Renée explains, “I do rhythm and blues.” “I was chosen by this genre of music. I didn’t choose it. I listened to it on my transistor radio under my pillow since I was a child. I knew this was the music I connected with when I was fourteen or fifteen years old. With this record, I’ve reached a point where the suit that my mother bought for me when I was a young girl, and that I knew was a beautiful suit, only just now fits. It’s just a feeling.
“For each record, I try to collaborate with a different group of people. Because my ego as a singer is larger than my ego as a songwriter, the best songs always make the cut. When I was offered a new recording contract with EMI, I thought it would be great to do a mix of existing classics and new songs this time around.
“Finding more classic r&b songs to sing was the most difficult part.” I’d already chosen the main ones for ‘Tenderland,’ [Renée’s phenomenally successful twentieth album, released four years ago], so I had to search and search for songs that, when heard, are familiar but not obvious soul songs.
“The first time I agreed to do interpretations of existing soul classics was on ‘Tenderland.’ I’d always dabbled and had a couple on albums, but I’d never wanted to make a record that was completely different. After years of being asked, I finally did it when I was 50 years old. If there was ever a time to do it, I reasoned, now was it.
“With this album, ‘Dedicated,’ as with ‘Tenderland,’ I wanted to pay more homage to the song’s writers than to the existing versions of the songs.”
“No one will ever be able to recreate an existing masterpiece, but great songs are meant to be re-interpreted time and time again, and only a great song can be re-interpreted in my opinion.”
“Even though I’ve become a household name, I’ve always been a singer in a band.” I’ve always wanted to play with the best musicians since I was a child. I’ve always been a member of that band because they’re fantastic. On that level, nothing has changed.
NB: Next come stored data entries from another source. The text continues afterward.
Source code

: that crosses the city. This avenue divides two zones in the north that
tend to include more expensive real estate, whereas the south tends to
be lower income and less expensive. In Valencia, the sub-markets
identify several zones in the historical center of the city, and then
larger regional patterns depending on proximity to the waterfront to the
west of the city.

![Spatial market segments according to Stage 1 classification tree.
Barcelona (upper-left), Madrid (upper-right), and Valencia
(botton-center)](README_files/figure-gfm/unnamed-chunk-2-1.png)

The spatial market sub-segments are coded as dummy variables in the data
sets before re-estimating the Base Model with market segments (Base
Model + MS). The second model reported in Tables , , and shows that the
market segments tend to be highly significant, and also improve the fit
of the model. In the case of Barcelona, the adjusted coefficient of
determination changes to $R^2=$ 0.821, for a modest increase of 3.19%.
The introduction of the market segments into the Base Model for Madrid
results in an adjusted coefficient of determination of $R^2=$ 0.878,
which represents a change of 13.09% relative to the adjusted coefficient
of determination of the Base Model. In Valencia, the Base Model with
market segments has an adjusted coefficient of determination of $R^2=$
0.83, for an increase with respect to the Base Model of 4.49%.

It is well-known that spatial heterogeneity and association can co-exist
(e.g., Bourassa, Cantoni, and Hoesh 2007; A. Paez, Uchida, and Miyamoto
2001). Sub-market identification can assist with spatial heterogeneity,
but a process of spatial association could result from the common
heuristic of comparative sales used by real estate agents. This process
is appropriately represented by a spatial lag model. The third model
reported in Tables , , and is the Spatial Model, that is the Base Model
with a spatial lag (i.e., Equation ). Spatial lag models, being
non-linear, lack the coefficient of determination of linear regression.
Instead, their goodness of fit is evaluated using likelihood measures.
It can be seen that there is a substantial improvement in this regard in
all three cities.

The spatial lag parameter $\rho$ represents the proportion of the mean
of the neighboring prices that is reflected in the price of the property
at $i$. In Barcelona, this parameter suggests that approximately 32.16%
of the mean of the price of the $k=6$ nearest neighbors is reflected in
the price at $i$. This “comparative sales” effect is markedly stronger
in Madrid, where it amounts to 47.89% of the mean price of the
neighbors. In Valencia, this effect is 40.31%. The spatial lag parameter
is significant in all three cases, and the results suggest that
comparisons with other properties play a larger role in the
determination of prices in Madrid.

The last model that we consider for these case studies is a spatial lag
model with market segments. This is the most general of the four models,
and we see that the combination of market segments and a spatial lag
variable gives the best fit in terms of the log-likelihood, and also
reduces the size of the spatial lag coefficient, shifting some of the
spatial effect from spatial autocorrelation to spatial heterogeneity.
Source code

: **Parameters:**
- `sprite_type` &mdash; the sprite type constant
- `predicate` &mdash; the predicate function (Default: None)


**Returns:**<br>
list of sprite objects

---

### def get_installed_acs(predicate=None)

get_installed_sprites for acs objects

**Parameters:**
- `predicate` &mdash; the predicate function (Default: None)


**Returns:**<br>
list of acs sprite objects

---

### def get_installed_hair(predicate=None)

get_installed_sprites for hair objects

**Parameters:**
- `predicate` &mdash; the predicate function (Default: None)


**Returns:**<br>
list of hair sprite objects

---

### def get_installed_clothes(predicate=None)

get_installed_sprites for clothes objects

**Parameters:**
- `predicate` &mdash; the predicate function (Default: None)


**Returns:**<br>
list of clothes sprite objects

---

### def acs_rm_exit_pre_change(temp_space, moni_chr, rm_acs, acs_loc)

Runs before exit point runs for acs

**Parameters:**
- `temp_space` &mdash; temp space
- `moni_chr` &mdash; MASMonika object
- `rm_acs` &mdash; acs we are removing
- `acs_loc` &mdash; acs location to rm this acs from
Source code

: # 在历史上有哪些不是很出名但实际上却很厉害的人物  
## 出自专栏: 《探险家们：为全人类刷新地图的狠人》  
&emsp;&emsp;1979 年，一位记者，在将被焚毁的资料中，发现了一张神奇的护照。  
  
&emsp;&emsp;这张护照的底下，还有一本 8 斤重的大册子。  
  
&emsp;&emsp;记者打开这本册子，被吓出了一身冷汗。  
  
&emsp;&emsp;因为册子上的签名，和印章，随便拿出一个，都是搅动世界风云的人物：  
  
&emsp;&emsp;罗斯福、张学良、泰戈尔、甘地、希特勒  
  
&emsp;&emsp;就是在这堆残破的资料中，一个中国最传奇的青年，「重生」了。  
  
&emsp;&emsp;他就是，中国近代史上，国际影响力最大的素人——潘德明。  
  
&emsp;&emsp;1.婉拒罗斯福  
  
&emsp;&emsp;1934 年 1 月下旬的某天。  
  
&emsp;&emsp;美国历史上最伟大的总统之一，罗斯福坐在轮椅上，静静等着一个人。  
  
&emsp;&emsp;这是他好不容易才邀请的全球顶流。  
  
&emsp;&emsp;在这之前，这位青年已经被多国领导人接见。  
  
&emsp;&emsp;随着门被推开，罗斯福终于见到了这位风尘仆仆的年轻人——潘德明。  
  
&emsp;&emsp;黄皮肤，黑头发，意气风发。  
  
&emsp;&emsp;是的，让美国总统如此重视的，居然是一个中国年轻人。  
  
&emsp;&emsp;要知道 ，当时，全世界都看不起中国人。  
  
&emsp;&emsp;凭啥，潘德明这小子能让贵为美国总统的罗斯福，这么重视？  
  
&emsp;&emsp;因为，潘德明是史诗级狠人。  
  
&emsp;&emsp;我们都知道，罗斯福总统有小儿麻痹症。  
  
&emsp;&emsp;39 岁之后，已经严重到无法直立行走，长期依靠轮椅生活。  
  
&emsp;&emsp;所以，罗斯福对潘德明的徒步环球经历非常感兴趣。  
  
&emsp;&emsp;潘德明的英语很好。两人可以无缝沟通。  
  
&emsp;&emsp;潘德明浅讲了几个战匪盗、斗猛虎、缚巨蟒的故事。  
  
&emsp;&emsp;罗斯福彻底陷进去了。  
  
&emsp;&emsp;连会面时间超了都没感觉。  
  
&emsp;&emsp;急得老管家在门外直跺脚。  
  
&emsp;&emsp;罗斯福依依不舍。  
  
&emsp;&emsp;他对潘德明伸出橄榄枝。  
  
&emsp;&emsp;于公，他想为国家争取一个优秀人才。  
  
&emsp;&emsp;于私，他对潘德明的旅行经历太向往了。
“Whereas the previous two records had a lot of strings [following ‘Tenderland,’ Renée released the all-new adventurous ‘Tonight,’] there are no strings on this record; it’s basically a four-piece band, organ-based, so it’s like the classic Al Green line-up of the early 1970s, with horns as the embellishment this time.” Also, thanks to Adam Rhodes, my co-producer/engineer, I’ve discovered a microphone that accurately reproduces my voice, picking up all the timbers of my tone as if someone were listening right next to me.
Listening to Renée Geyer today is about much more than just hearing a great singer and song interpreter at the microphone in front of her band. Renée has developed and refined other skills over the course of her illustrious career. She’s evolved into an arranger, imagining what should go where and how in order to achieve the best result. She now co-produces her own albums.
“With my records, I’m completely hands on,” she admits.
“I’m completely enamored with this album.” It’s something I have to admit. This time, I’m serious. Normally, I’m over it by the time we’ve heard everything a million times over and over again during the recording, mixing, and mastering processes. It’s similar to when couples fall in ‘love/lust,’ marry, and the ‘lust’ part of the relationship fades away. Every time I hear it, this album sounds and feels as new as the first time I heard it (thanks in no small part to the incredible musicians appearing on it.) I’m still in a state of lust/love. “This is the end of the story.”